过了大约有几分钟,赫敏额头上豆大的汗珠都流下来了,可是她的“无杖魔法”却半点都没有奏效。
塞拉轻轻叹了口气,十一岁的孩子,能做到这样,已经相当不错了。她悄悄地施咒打开了那扇门,时间恰到好处,给赫敏的感觉就好像是她自己打开的一样。
“我成功了,成功了!哈利!”赫敏跳了起来,一把拥抱住了哈利。
两个孩子看起来十分雀跃,他们没再多耽搁,直接进入了下一个房间。
塞拉垂下头,静静地坐在地上。血凝毒剂的药效差不多快要脱离潜伏期了,马上,就该她出场了。
又过了一会儿,赫敏急匆匆地回来了,她穿过房间,消失在门后。
看来哈利已经进入最后一个房间了。塞拉深深吸了一口气,站起身来,打开门走近了斯内普设置的魔药推理房间。
装有可以通过黑色火焰的药水的瓶子已经空了,塞拉拿出备用的药剂,静静地等待着。
过了一会儿,她听到了奇洛痛苦的声音:“主人,我抓不住他!我抓不住他!”
还有一个听起来有些虚弱,但十分高亢而尖厉的声音:“杀了他!杀了他!”
——来吧,让我看看你,我的黑魔王殿下,睽违九年,可别来无恙?
塞拉轻轻咬了咬嘴唇,一口喝下药水,穿过了黑色火焰。
哈利倒在地上不省人事,厄里斯魔镜矗立在房间一角,奇洛则狼狈地坐在地上,大口大口地喘着粗气,脸上满是痛苦的神色。

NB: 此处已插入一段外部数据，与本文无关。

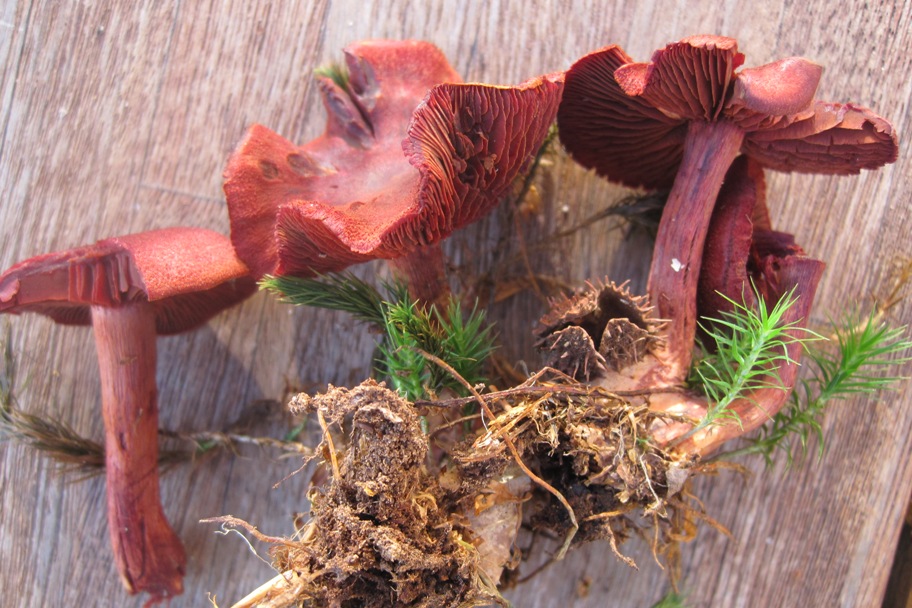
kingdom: Fungi
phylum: Basidiomycota
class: Agaricomycetes
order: Agaricales
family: Cortinariaceae
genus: Cortinarius
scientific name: Cortinarius sanguineus
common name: Bloodred webcap
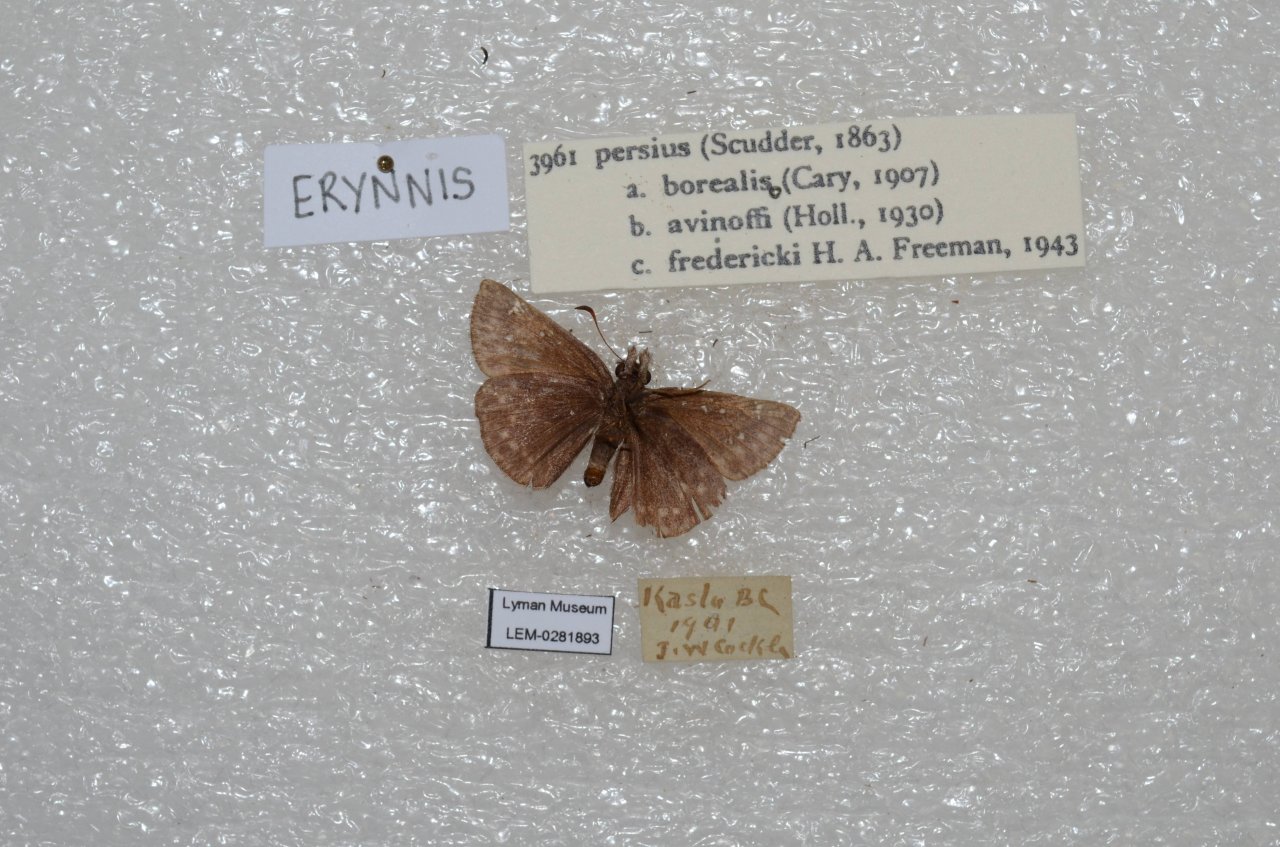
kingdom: Animalia
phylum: Arthropoda
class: Insecta
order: Lepidoptera
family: Hesperiidae
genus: Gesta
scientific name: Gesta
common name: Persius Duskywing
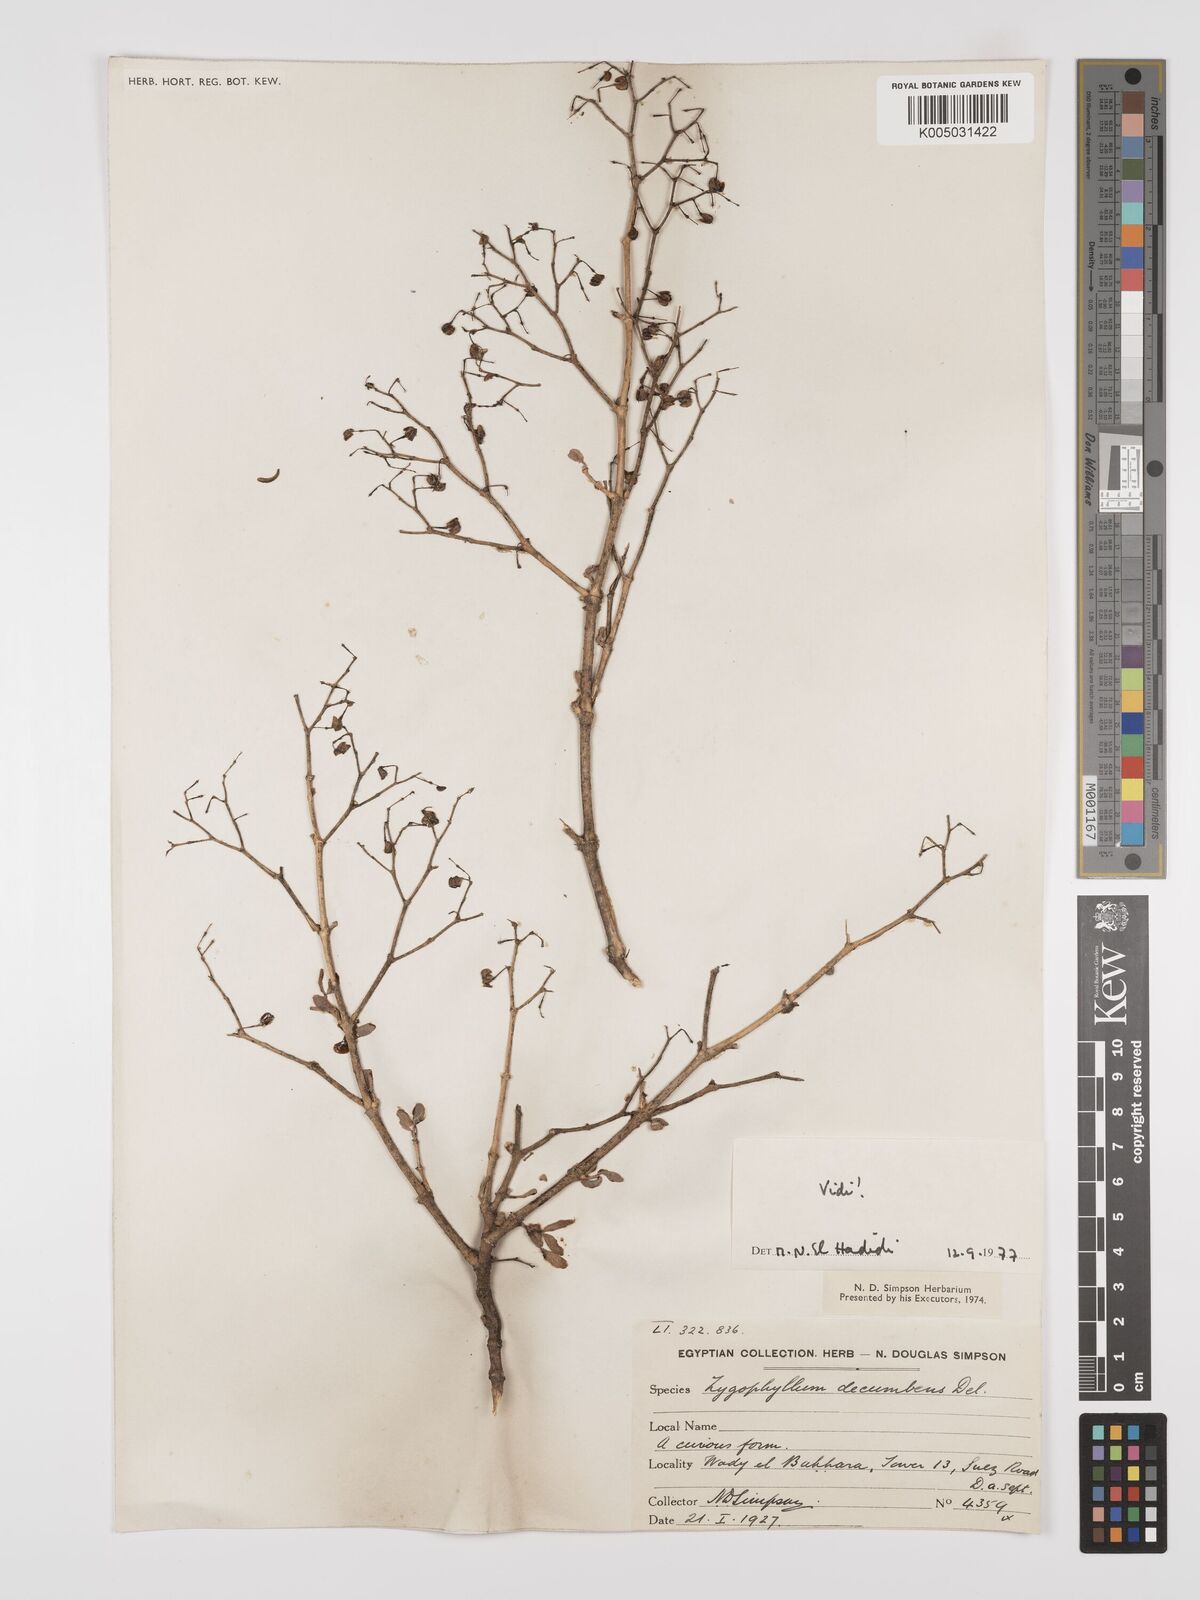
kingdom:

“哈利!你怎么了?”塞拉满脸惊恐之色,跑过去蹲在哈利身边,象征性地摇了摇他,手指触摸到他的裤子口袋里硬硬的一块,才放下了心:魔法石还在。
“奇洛,果然是你!”她站起身,一脸的义愤填膺,魔杖指着奇洛,“如果不是刚才偶然碰到格兰杰小姐和韦斯莱——天哪,我简直不敢相信——”
奇洛轻轻哼了一声,他的身后传来一个微弱的声音:“让我跟她说话……让我跟她说话……”
——来了!
塞拉身子一抖,露出惊疑不定的神色,“谁?谁在说话?”
奇洛慢慢转过身,一张诡异的脸出现在了塞拉面前:脸色像粉笔一样死白,红通通的眼睛放出光来,下面是两道像蛇一般细长的鼻孔。
“……小塞拉……好久不见了……你果然出落得比我想象中还要美丽……”伏地魔嘶嘶地说着。
……您说话还是和以前一样让人恶寒……魔王大人。
塞拉努力控制着自己的面部表情,让它表现得更加惊慌一些、更加激动一些、更加难以置信一些、更加……一些。
“你——您是……不,这不是真的——”她期期艾艾地说。
“呵,什么?什么不是真的?”伏地魔忽然发出了类似嗤笑的声音,“你也不相信你所看到的,对吗……是的,看看我现在变成了什么样子!比最卑微的游魂还要不如……”
塞拉定了定神,感到体内的血凝毒素马上就要达到高峰期了——就是现在!
她深吸了一口气,忽然深深鞠了一躬,“我——我和西弗勒斯,还有我的父母,还有许多许多您的忠诚的仆人们——我们无时无刻不在盼望着您的归来,我的主人。”她热切地说,“请允许我这么叫您,因为——我要向您献上一份薄礼,它将会对您非常有帮助——是的,请相信我,您现在看起来实在是太虚弱了。”
伏地魔没有说话,细长的红眼睛微微眯了起来。
塞拉挥了一下魔杖,变成了独角兽的形态。
伏地魔睁大了眼睛。
“让您见笑了,主人,这是我的阿尼马格斯形态。”塞拉谦恭地说着,额上的独角金光一闪,她修长的脖子上立刻出现了一道狭长的伤口,银色的血液不断向外汩汩地涌出。
“主人,我的血液和真正的独角兽一样有效,”她迈动蹄子向前走了几步,“这对您将会大有裨益。”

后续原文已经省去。